Drug war probe will prove ICC has no jurisdiction over PH: Embassy

By on February 11, 2018


The Philippine Embassy to The Hague said it is certain that the decision of the International Criminal Court (ICC) to conduct a preliminary examination into crimes against humanity charges against President Rodrigo Duterte would be a "wake-up call" for the court to find out it has "utterly no jurisdiction" over the Philippines under the circumstances. (Photo by Marlon E/Flickr, CC BY-SA 2.0)
The Philippine Embassy to The Hague said it is certain that the decision of the International Criminal Court (ICC) to conduct a preliminary examination into crimes against humanity charges against President Rodrigo Duterte would be a “wake-up call” for the court to find out it has “utterly no jurisdiction” over the Philippines under the circumstances. (Photo by Marlon E/Flickr, CC BY-SA 2.0)

MANILA — The Philippine Embassy to The Hague said it is certain that the decision of the International Criminal Court (ICC) to conduct a preliminary examination into crimes against humanity charges against President Rodrigo Duterte would be a “wake-up call” for the court to find out it has “utterly no jurisdiction” over the Philippines under the circumstances.

A preliminary examination is part of the ICC Office of Prosecutor’s (OTP) mandate under the Rome Statute, where it is tasked to probe whether there is a “reasonable basis” to conduct an investigation into a situation.
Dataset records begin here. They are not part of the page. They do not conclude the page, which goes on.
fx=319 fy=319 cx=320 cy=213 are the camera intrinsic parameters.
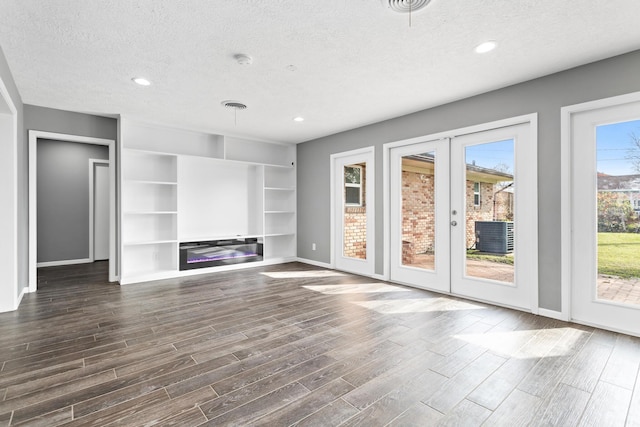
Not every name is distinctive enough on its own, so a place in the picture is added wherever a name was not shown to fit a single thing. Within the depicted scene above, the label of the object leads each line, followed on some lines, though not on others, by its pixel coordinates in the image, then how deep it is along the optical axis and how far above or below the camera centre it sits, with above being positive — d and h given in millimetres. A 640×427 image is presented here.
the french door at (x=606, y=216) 2812 -12
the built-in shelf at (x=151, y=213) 4737 +19
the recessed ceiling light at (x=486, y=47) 2621 +1413
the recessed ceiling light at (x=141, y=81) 3303 +1412
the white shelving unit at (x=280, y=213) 6594 +27
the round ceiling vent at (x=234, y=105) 4070 +1434
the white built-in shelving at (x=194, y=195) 5055 +347
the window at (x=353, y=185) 5438 +509
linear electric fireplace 5363 -686
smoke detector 2811 +1398
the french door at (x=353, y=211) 5195 +61
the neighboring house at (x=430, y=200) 3662 +188
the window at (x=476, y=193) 3869 +257
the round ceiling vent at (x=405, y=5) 2090 +1399
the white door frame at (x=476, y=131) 3307 +712
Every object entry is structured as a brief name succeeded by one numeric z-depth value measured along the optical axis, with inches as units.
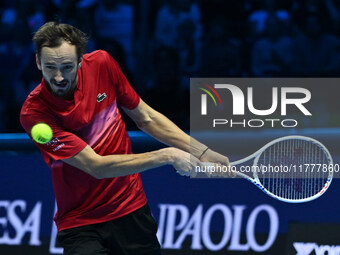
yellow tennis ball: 304.0
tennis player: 295.1
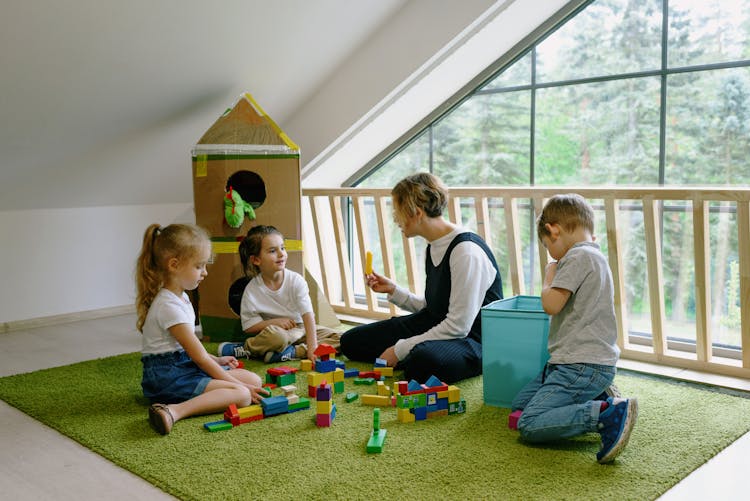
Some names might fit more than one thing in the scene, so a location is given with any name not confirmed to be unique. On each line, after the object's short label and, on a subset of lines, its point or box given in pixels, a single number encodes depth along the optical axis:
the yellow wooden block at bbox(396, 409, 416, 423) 2.20
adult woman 2.55
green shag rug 1.74
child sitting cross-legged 2.99
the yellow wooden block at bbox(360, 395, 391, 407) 2.36
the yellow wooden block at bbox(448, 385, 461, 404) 2.26
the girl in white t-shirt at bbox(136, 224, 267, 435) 2.31
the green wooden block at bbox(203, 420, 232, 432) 2.15
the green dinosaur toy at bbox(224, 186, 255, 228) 3.22
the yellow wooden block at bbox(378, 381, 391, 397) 2.39
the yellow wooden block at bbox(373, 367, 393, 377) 2.63
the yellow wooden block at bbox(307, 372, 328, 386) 2.44
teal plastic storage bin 2.27
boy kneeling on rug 1.95
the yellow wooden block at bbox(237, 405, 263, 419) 2.22
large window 3.27
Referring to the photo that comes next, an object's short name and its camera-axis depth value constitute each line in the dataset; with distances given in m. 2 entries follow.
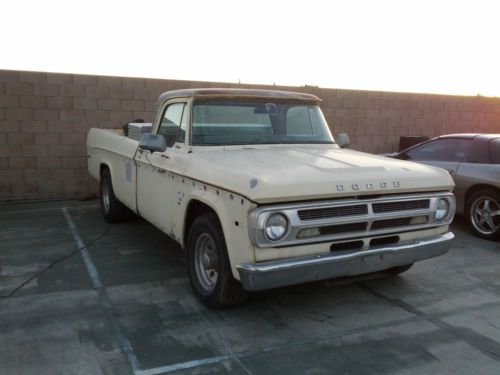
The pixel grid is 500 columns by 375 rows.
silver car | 6.57
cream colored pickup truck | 3.48
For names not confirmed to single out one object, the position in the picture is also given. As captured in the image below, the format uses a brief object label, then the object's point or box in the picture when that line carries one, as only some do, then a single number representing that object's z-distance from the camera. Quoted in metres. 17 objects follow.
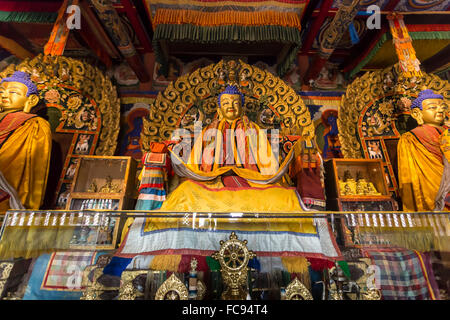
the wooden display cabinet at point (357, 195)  3.29
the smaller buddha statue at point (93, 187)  3.32
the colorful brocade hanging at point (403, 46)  3.31
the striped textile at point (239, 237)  1.84
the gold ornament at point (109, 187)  3.34
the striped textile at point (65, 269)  1.63
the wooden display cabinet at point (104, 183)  3.16
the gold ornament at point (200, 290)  1.63
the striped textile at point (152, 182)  2.86
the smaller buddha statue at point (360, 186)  3.41
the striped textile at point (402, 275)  1.63
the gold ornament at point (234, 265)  1.66
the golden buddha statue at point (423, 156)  3.13
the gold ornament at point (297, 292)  1.61
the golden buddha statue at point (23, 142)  2.90
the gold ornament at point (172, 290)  1.56
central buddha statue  2.60
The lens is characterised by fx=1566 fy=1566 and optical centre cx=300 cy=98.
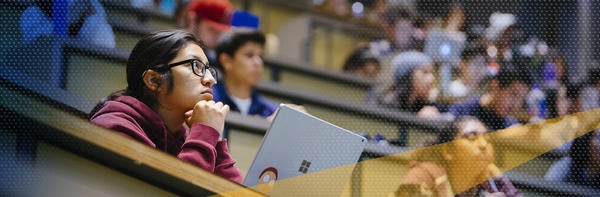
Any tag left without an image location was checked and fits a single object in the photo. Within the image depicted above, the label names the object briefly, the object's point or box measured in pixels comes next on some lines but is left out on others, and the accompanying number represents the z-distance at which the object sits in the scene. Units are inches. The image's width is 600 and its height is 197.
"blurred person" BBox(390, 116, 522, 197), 163.1
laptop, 141.3
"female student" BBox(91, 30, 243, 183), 139.4
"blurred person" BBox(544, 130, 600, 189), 184.1
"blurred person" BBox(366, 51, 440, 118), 201.6
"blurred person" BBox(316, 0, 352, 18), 343.2
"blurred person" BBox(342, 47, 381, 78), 257.5
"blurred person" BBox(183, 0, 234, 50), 208.1
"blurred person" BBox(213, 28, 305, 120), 197.2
The embassy said it is not an investigation, but merely an “initial step” to determine whether an investigation is necessary.

The OTP will open a preliminary examination when it appears from the information it has received and gathered that an act falls within the ICC’s jurisdiction.

The embassy said the threshold, therefore, for its decision to open a preliminary examination is “very low” and is not based on a thorough examination of the facts and of all sides, which is precisely why it initiates a preliminary examination.

The embassy believes certain parties have portrayed the campaign against illegal drugs “unfairly,” on which basis the OTP decided to initiate the examination.

“The information conveyed by these parties are, in fact, biased and politically motivated,” it said.

In a statement, it stressed that the government has been, and continues to be “guided by the rule of law embodied in its Constitution, statutes, and its long-standing human rights tradition.”

As a sovereign state, it pointed out that the country has the inherent responsibility to protect its current and future generations “by effectively addressing threats to the safety and well-being of its citizens”, such as the scourge of illegal narcotics and its link to other forms of criminality.

It also explained that the administration’s anti-drug program is a legitimate law enforcement operation.

Any alleged human rights violation related to the campaign is being investigated, the embassy said, adding that several erring police officials have already been charged.

“There is no such policy to target innocent civilians as this is, indeed, prohibited by the Philippine Constitution and laws,” it said.

From its end, the embassy is confident that the OTP will be objective in its assessment and find the allegations to be completely unfounded.

“We also trust that, in view of the Philippines’ functioning criminal and judicial systems, the Office of the Prosecutor will find that there is no reasonable basis to proceed to an investigation on the situation in the Philippines,” it ended.

Not a judgment

The embassy made the remarks after the OTP informed the embassy of its plan to open a preliminary examination on the alleged acts associated to the Duterte administration’s campaign against illegal drugs, covering the period from July 2016.

The ICC has jurisdiction over genocide, crimes against humanity, war crimes, and the crime of aggression, sins considered the most serious crimes of international concern.

The embassy said “according to the communications sent to the OTP, crimes against humanity were allegedly committed.”

Meanwhile, the OTP, on the said communication, clarified that a preliminary examination is not an investigation of any individual, nor is it a judgment or sanction against the Philippines, which is a State Party to the Rome Statute in good standing.